SickRichard – Who Do You Work For
Genre: Post-Punk, Alternative Rock
Music isn’t as trippy as it used to be. Damn right, and about time! Each generation is supped to have its own narcotical escapes. And, it’s supposed to have its own sounds accompanying those experiences.
If that sounds harsh, it’s because it’s real. People didn’t use to listen to Jimi Hendrix or Jimmy Page play half-hour guitar solos because they were walking a road of straight and narrow.
If they weren’t high, they depended on music to make them feel like they were. This is usually a more satisfying experience, as it turns out.
The fact is that modern music doesn’t turn on old fans the way they are used to because there are different strategies for getting fans off. There are new visuals, new stories, and even new sounds available for us.
SickRichard’s Who Do You Work For is psychedelically powered alt-rock for a generation raised on video games and violent imagery on the evening news. It’s music that is mysterious and engulfing. It’s music designed for virtual reality. Older tunes used to do the same. SickRichard, however, utilizes the kind of modern tricks that contemporaries such as Muse tend to employ.
Yilgoren Music – Back To Grey
Genre: Pop Rock, Garage Rock, Alt Pop
Modern pop music is missing the innocence of old. Of course, it did. You hold on to anything for over seventy years, and you are bound to replace it with experience!
There have always been songwriters looking to come up with hits. There have always been musicians trying to capture the trends.
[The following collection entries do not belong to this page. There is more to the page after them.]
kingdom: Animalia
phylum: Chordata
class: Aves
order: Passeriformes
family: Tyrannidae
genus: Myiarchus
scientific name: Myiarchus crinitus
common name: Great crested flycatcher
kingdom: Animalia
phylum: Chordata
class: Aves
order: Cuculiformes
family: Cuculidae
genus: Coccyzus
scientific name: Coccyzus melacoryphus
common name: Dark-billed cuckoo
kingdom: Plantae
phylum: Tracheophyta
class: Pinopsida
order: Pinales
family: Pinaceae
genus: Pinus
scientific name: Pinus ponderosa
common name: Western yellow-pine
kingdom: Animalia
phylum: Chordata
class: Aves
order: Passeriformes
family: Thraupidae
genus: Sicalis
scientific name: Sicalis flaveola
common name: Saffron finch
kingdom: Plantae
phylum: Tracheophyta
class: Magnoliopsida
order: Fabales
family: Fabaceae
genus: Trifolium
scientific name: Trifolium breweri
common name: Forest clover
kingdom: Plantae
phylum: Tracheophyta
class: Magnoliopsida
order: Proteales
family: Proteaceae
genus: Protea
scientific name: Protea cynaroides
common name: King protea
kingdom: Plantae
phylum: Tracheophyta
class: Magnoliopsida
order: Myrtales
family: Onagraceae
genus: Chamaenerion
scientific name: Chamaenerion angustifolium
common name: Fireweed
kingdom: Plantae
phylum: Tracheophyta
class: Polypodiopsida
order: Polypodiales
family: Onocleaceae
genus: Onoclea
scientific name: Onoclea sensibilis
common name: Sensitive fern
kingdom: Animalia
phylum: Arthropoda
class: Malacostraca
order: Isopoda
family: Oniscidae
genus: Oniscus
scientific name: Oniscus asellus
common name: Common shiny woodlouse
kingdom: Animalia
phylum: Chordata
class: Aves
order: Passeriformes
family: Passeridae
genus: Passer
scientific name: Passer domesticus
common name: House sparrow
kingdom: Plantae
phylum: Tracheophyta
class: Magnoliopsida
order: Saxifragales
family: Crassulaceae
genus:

But, never have they had as much data with which to work.
Few of us can write a pop hit, but most of us can identify one. We’ve heard enough of them. We’ve all become our own personal A&R men in charge of our musical collection.
Yilgoren Music’s Back To Grey does a great job of distilling all of the available information about what constitutes a pleasing, ear-catching tune. This is a single designed to get an audience to react immediately. It’s tailored towards certain emotions. It’s not naive but rather a reflection of pop-rock’s slow evolution.